Dataset: Begin

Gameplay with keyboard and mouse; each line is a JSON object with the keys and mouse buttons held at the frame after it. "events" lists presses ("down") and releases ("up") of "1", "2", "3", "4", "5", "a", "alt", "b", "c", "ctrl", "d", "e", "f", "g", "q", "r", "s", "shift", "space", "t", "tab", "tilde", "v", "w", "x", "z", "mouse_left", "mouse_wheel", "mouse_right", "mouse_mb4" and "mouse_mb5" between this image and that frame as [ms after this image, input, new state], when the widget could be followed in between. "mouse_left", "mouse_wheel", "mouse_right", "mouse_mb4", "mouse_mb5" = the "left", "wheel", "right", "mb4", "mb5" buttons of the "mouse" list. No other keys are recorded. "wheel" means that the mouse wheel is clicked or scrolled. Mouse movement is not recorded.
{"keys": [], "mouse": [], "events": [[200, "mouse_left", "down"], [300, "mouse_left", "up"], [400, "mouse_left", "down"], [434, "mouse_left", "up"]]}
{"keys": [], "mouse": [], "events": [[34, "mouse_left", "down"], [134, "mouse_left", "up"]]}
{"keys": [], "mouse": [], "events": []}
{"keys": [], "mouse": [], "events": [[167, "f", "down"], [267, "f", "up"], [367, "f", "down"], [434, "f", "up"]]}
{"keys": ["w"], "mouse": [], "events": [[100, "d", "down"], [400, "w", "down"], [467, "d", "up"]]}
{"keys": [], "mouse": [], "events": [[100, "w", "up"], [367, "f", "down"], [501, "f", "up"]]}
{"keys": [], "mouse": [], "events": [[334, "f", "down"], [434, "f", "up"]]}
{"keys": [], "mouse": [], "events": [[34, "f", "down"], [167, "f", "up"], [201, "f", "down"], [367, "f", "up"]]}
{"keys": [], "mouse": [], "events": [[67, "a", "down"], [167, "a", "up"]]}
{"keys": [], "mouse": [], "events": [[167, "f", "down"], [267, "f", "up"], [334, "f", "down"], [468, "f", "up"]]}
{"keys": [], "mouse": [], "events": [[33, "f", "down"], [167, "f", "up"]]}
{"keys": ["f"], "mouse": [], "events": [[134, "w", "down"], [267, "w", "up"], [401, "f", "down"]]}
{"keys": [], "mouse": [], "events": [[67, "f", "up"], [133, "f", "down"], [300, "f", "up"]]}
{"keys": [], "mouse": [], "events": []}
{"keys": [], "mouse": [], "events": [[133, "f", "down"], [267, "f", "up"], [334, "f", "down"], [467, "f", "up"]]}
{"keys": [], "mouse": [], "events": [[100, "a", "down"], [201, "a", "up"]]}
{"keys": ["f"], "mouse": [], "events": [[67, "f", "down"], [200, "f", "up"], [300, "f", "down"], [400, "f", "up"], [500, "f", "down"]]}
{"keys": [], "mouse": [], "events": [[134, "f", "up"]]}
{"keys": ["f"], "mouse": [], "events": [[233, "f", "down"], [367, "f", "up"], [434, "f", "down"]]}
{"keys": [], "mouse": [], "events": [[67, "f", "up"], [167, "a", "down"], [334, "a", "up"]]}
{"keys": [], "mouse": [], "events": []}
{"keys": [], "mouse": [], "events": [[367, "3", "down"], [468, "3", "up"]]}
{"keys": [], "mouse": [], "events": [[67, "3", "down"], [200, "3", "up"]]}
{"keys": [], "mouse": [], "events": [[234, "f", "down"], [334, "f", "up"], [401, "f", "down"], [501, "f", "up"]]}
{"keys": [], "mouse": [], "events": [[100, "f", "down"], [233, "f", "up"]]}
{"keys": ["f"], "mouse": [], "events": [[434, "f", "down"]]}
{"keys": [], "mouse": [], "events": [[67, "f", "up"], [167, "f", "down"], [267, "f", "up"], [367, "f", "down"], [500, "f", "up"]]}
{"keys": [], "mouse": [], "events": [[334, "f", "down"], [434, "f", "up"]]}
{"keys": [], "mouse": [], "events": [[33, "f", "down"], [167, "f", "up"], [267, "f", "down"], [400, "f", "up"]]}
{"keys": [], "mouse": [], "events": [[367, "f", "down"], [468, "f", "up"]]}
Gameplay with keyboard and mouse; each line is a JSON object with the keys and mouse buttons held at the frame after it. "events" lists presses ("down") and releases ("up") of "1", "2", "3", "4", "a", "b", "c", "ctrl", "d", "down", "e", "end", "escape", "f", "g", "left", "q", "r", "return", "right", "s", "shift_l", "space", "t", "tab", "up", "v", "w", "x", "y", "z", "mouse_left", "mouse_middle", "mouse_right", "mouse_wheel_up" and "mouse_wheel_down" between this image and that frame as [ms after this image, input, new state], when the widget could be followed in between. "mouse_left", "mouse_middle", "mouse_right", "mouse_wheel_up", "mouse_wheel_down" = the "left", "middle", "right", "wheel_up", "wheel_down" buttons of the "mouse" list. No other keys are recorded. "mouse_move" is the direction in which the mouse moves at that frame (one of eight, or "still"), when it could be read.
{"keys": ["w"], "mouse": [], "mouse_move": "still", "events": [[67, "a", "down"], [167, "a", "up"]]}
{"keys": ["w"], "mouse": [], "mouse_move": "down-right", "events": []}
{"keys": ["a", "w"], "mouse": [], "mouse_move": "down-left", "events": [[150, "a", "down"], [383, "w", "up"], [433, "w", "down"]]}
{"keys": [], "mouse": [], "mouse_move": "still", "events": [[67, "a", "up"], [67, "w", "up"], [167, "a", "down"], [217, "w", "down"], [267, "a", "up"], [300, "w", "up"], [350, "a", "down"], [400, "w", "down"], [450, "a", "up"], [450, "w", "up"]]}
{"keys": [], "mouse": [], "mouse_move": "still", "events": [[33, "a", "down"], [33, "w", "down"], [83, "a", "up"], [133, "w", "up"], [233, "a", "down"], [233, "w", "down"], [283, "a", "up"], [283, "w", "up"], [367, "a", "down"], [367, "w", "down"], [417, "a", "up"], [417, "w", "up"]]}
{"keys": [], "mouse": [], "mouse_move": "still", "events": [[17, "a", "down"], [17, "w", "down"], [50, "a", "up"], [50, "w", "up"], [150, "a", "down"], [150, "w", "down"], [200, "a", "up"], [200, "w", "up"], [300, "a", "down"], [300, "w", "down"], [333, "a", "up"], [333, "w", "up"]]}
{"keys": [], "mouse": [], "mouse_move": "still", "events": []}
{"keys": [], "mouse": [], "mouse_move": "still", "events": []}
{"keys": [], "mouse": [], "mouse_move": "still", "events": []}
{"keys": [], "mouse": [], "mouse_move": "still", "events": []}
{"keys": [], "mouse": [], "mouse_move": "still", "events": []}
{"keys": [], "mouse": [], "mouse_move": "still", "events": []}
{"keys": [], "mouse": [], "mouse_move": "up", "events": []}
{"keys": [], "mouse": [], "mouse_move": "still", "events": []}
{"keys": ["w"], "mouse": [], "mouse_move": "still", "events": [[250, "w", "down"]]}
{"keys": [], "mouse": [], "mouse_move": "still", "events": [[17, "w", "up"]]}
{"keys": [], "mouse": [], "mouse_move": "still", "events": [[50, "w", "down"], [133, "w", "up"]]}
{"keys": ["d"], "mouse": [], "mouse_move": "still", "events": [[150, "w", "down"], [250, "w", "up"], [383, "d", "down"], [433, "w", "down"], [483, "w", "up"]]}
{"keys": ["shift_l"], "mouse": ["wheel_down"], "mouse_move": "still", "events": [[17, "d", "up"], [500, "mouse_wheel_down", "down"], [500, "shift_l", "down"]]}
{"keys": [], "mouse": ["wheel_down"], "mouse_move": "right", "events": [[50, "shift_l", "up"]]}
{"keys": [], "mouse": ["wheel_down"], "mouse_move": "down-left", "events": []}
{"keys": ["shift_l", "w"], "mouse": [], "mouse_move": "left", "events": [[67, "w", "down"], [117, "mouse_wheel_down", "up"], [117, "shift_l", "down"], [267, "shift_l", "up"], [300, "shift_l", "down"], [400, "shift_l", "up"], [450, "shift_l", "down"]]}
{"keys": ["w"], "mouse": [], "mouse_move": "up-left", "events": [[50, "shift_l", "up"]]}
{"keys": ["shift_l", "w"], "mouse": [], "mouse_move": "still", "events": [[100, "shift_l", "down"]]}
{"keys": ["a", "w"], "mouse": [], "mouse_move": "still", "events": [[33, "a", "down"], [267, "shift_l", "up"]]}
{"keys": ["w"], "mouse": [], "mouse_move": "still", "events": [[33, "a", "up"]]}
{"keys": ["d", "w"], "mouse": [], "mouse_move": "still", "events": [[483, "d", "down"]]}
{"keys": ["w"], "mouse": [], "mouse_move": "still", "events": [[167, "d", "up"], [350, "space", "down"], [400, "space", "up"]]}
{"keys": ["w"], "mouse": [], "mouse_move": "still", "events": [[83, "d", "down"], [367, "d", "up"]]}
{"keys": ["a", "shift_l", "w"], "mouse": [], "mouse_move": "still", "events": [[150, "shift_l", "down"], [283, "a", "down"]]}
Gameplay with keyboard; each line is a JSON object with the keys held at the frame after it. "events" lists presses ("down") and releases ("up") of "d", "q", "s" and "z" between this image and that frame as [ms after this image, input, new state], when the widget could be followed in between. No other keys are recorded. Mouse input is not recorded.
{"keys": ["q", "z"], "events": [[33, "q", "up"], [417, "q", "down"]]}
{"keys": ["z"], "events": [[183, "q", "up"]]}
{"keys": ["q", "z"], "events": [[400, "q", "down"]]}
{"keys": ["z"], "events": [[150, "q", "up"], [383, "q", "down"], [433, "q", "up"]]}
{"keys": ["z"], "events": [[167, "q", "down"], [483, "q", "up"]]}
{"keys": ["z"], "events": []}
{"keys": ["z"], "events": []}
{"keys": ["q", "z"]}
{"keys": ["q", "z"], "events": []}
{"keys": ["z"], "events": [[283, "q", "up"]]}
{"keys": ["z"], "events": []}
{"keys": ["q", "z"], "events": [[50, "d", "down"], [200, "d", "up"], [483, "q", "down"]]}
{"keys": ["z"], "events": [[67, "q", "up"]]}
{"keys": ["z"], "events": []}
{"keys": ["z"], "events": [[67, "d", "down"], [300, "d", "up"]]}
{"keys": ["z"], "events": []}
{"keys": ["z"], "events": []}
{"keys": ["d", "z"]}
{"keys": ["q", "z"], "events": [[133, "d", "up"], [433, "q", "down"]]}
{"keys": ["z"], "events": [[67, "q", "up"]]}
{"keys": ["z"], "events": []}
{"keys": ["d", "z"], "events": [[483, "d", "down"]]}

Dataset: End

Task objective — Filter the entries down to the lines that hold "ctrl". Copy those lines.

Result —
Gameplay with keyboard and mouse; each line is a JSON object with the keys and mouse buttons held at the frame after it. "events" lists presses ("down") and releases ("up") of "1", "2", "3", "4", "5", "a", "alt", "b", "c", "ctrl", "d", "e", "f", "g", "q", "r", "s", "shift", "space", "t", "tab", "tilde", "v", "w", "x", "z", "mouse_left", "mouse_wheel", "mouse_right", "mouse_mb4" and "mouse_mb5" between this image and that frame as [ms after this image, input, new state], when the widget could be followed in between. "mouse_left", "mouse_wheel", "mouse_right", "mouse_mb4", "mouse_mb5" = the "left", "wheel", "right", "mb4", "mb5" buttons of the "mouse" list. No other keys are recorded. "wheel" means that the mouse wheel is clicked or scrolled. Mouse movement is not recorded.
Gameplay with keyboard and mouse; each line is a JSON object with the keys and mouse buttons held at the frame after it. "events" lists presses ("down") and releases ("up") of "1", "2", "3", "4", "a", "b", "c", "ctrl", "d", "down", "e", "end", "escape", "f", "g", "left", "q", "r", "return", "right", "s", "shift_l", "space", "t", "tab", "up", "v", "w", "x", "y", "z", "mouse_left", "mouse_middle", "mouse_right", "mouse_wheel_up" and "mouse_wheel_down" between this image and that frame as [ms after this image, input, new state], when the widget could be followed in between. "mouse_left", "mouse_middle", "mouse_right", "mouse_wheel_up", "mouse_wheel_down" = the "left", "middle", "right", "wheel_up", "wheel_down" buttons of the "mouse" list. No other keys are recorded. "mouse_move" is the direction in which the mouse moves at that frame (one of eight, or "still"), when it could be read.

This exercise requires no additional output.